« On pense qu’on contrôle tout mais on ne contrôle rien ». Cette réplique, prononcée par De Roller (Benoît Magimel), haut-commissaire de la République officiant à Tahiti, est le mantra du film. Car si les personnages ne contrôlent effectivement rien, les spectateurs, les acteurs et Albert Serra lui-même perdent progressivement le contrôle d’un film qui donne l’impression de se déployer naturellement sans personne à sa barre. Impression fortement exacerbée par le dispositif mis en place par Serra : grosse part à l’improvisation des acteurs, qui porteront toutefois une oreillette pour leur souffler une réplique lorsque Serra le jugera nécessaire, plusieurs caméras disposées pour chaque scène. Ce dispositif, qui ne pourrait être qu’une anecdote de tournage parmi d’autres, relève du coup de génie tant il est à propos. Chaque acteur, et particulièrement Magimel, est hors de sa zone de confort, paraissant complètement perdu, sur le fil, en permanence à l’image de son personnage.
De Roller, qui mène une vie de petit politicard bien rangée, apprend l’existence d’essai nucléaire sur cette île paradisiaque du Pacifique, provoquant l’inquiétude chez les autochtones, et la dimension thriller paranoïaque se met en place. Nonobstant, rien n’est aussi simple, ni pour De Roller, ni pour le spectateur.

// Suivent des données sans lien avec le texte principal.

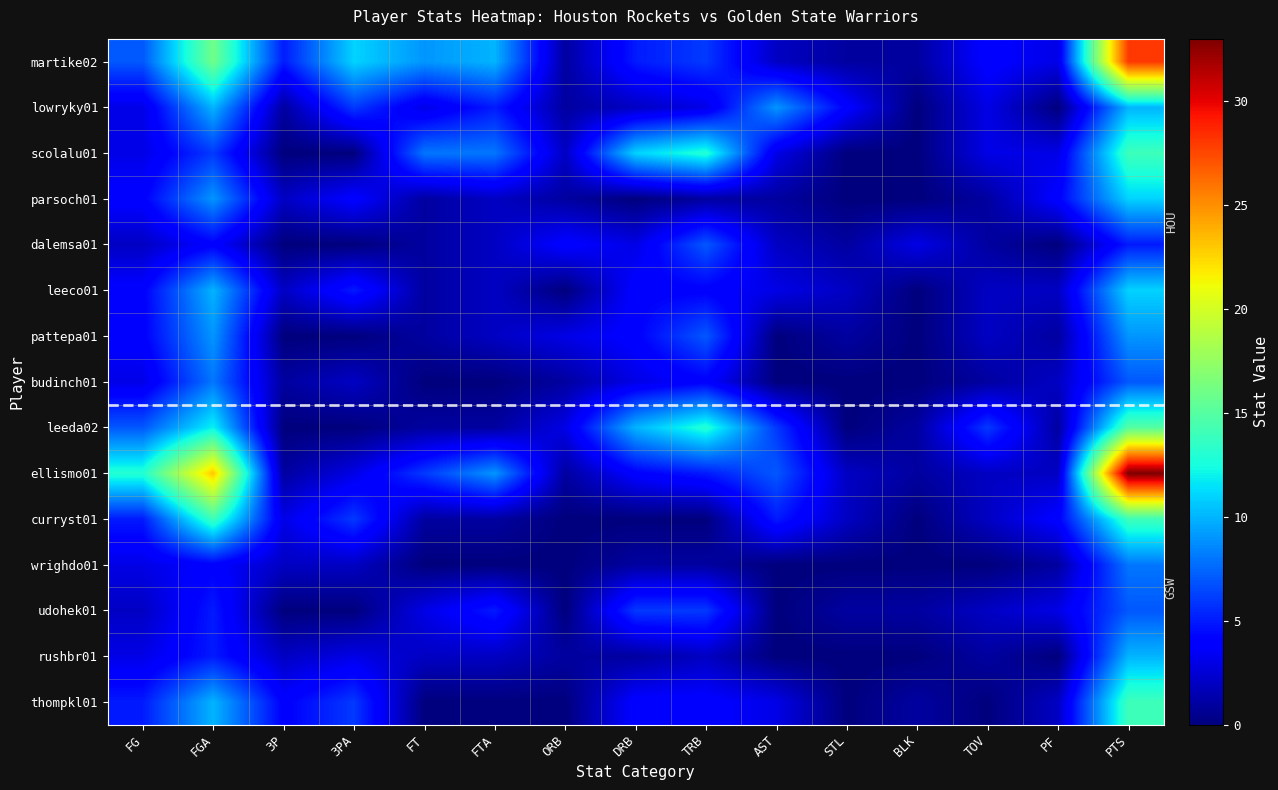

What is the total value across all series at STL?

14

La première moitié du film est une succession de scènes représentant un De Roller dans le déni honorant ses fonctions : accueil et présentation d’une autrice qu’il n’a pas lu, balade sur les eaux du Pacifique pour aller admirer ses vagues, gestion d’un spectacle en coulisses, gestion d’un conflit entre les locaux qui souhaiteraient pouvoir aller au nouveau casino de l’île et les institutions religieuses, gestion de sa succession à son poste, gestion d’une histoire de passeport volé, et au milieu de tout ça, cette enquête sur les essais menée par-dessus la jambe. Le film paraît passer à côté de son sujet, nous trimballant dans les paysages sublimement filmés de Tahiti même si plusieurs séquences nous rappelle malgré tout que quelque chose ne tourne pas rond sur cette île, comme celle où ce qui s’apparente à des prostituées sont transportées en bateau en pleine mer, en pleine nuit, ne réapparaissant que le lendemain matin sur la plage, parfois violentées.

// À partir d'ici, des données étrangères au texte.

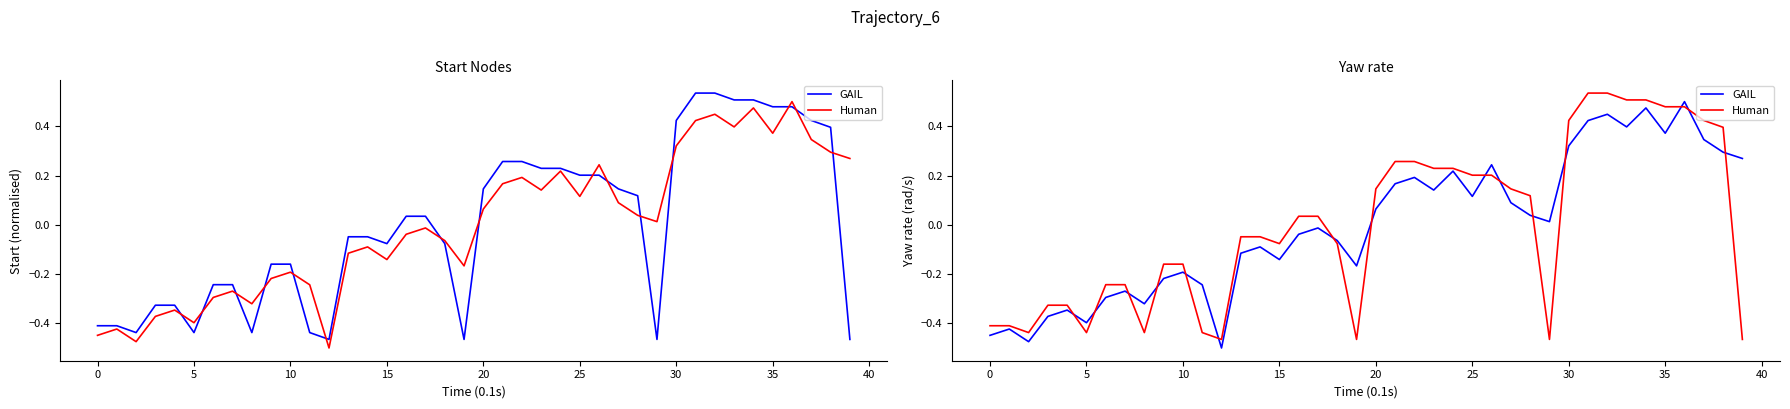

How many lines are shown in the chart?

2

Et c’est lorsqu’on s’y attend le moins, De Roller et Magimel y compris, que le film change de tonalité, tout à coup il apprend l’existence d’un futur mouvement de révolte des locaux, provoqué par ces essais. De Roller est pris de court, dépassé, et c’est dans ces moments que le dispositif de Serra se justifie le plus. Magimel, qui ne sait rien de la teneur de la discussion qui va avoir lieu, va improviser une séquence à la lisière du film de mafieux, d’anthologie.
Le film bascule à ce moment, et ne fera plus marche arrière. De Roller est cette fois totalement impliqué dans son enquête, et tout ce qui l’entoure s’évapore, ces essais hanteront son esprit dans une succession de scènes magistrales, entre monologue désabusé sur la politique, surveillance mutuelle entre De Roller et un Américain (traversant régulièrement le film comme un fantôme) dans un hôtel désaffecté, à ce climax dans le stade. Jusqu’à cette avant dernière séquence monumentale dans le Paradise Night, la discothèque de l’île qui revient régulièrement, où la réponse à la question de De Roller sur l’existence ou non de ces essais s’explique à travers un simple changement de costume, et où tous les enjeux sont désormais clairs pour tout le monde, où l’on profite d’une dernière danse avec le diable.
La force de Pacifiction tient avant tout de son ambiance mi humoristique mi apocalyptique quasiment insaisissable. C’est un film souvent drôle composant régulièrement avec l’absurde, où l’improvisation des dialogues peut mener à des moments de flottements assez savoureux, comme cette scène où De Roller et l’amiral tentent de dire du bien d’une autrice dont ils n’ont jamais rien lu, où lorsque De Roller en pleine bouffonnerie expose un plan digne d’OSS 117 à celle qu’il pense être son bras droit, Shannah, dont la présence énigmatique participe à l'opacité du film ; en parallèle d’une ambiance mystico-paradisiaque, où cette île teintée de calme et de paix en apparence - bien aidée par ces aubes et crépuscules roses-oranges laiteux – devient le théâtre d’un jeu de dupes, où chaque personnage tente d’avancer les pions d’une bataille navale perdue d’avance, où l’eau du Pacifique est maquillée en flammes de l’Enfer dans un dernier plan sidérant, d’un film tout aussi sidérant.